First I load in a local image as a base-64 encoded data URI:
def open_image_as_base64(filename):
with open(filename, "rb") as image_file:
image_data = image_file.read()
image_base64 = base64.b64encode(image_data).decode("utf-8")
return f"data:image/png;base64,{image_base64}"
image_url = open_image_as_base64("example_graph_treecover.png")
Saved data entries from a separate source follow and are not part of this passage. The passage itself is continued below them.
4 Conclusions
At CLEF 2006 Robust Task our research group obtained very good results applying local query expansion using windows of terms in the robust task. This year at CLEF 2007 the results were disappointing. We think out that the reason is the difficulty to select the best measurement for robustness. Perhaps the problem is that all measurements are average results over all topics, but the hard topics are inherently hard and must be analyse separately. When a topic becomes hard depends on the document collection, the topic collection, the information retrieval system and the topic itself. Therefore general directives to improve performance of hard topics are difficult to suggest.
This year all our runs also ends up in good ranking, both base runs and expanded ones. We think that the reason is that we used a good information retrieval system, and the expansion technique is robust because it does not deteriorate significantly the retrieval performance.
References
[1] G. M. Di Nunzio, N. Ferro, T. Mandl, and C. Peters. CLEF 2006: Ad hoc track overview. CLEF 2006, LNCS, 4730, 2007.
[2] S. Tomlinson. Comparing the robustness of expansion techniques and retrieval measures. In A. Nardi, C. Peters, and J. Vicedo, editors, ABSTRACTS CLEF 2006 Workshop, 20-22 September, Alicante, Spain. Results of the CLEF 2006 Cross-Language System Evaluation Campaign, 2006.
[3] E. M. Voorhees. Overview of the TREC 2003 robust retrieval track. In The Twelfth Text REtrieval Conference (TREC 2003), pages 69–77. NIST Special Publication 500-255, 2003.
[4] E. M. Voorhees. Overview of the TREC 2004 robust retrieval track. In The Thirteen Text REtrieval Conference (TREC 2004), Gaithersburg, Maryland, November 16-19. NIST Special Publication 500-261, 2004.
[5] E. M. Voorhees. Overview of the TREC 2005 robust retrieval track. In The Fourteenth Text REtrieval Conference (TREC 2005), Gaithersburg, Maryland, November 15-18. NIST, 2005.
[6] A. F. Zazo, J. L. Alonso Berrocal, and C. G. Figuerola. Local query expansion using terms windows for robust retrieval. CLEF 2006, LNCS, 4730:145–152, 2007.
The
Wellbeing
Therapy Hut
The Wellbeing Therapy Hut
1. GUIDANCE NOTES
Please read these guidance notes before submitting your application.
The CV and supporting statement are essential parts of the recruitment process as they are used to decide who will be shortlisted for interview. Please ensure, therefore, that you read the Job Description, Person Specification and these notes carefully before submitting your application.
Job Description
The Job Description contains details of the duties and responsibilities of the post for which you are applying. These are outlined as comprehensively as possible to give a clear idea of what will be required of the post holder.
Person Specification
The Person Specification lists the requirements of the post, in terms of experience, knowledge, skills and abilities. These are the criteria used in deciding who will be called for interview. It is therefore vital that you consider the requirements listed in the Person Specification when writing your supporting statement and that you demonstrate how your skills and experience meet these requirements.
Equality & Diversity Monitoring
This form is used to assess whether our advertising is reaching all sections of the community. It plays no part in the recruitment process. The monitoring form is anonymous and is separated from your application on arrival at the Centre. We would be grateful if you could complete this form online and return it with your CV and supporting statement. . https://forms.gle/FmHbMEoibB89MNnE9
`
For this example, my image is a graph, so I'm going to have it extract details about the graph. Here are the Pydantic models:
class Graph(BaseModel):
title: str
description: str = Field(..., description="1 sentence description of the graph")
x_axis: str
y_axis: str
legend: list[str]
Then I send off the base-64 image URI to the GPT model, inside a "image_url" type message, and convert the response back to a Graph
object:
completion = client.beta.chat.completions.parse(
model=os.getenv("AZURE_OPENAI_GPT_DEPLOYMENT"),
messages=[
{"role": "system", "content": "Extract the information from the graph"},
{
"role": "user",
"content": [
{"image_url": {"url": image_url}, "type": "image_url"},
],
},
],
response_format=Graph,
)
output = completion.choices[0].message.parsed
graph = Graph.model_validate(output)
More examples
You can use this same general approach for entity extraction across many file types, as long as they can be represented in either a text or image form. See more examples in my azure-openai-entity-extraction repository. As always, remember that large language models are probabilistic next-word-predictors that won't always get things right, so definitely evaluate the accuracy of the outputs before you use this approach for a business-critical task.